Naturalistic and Modernist
Georg Jensen (1866-1935) created silver jewellery for the Danish middle classes that found international acclaim. He went on to employ ground-breaking designers whose work is still considered to be contemporary many decades later.
Jensen trained as a sculptor and goldsmith before working for the artist and metalworker Mogens Ballin, a leading figure in the skonvirke (“beautiful work”) movement that had ties to the Arts & Crafts movement and flourished from c.1890 until World War II. The simple, rounded shapes popular with skonvirke designers can be seen in Jensen’s jewellery.
In 1904 he opened his own workshop in Copenhagen and exhibited silver jewellery at the Danish Museum of Decorative Art. These pieces received international acclaim and, by the time he died in 1935, Jensen had showrooms in several major European cities, including London, Paris and Berlin, as well as New York.
Jensen jewellery – as well as his flatware – was relatively expensive, despite being mass-produced, and vintage pieces are relatively common.
Pieces designed by Jensen himself tend to feature naturalistic motifs, depicted in finely executed relief modelling. Pieces may be set with cabochon semi-precious stones such as moonstones, chalcedony, amber and cornelian.
Pieces were also created in the Art Deco style and Modernist style before and after World War II.

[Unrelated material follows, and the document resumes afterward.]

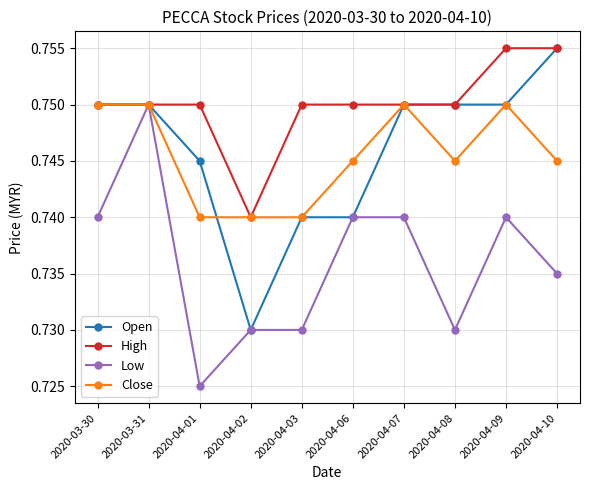

What is the label of the 4th point from the left?

2020-04-02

The Jensen workshop employed many designers including Henning Koppel (1918-81) whose biomorphic designs from the 1950s and 60s continue to be made today.
The company also employed Vivianna Torun Bülow-Hübe (1927-2004) whose designs featuring quartz and rock crystal were inspired by Viking neckbands. Her customers included Brigitte Bardot, Ingrid Bergmann and Pablo Picasso.
Other designers include Harald Nielsen, Johan Rhode, Sigvard Bernadotte, Arne Jacobsen, Jacqueline Rabun and Søren Georg Jensen.
Georg Jensen jewellery is usually marked with the company name, the initials of the designer and a design number.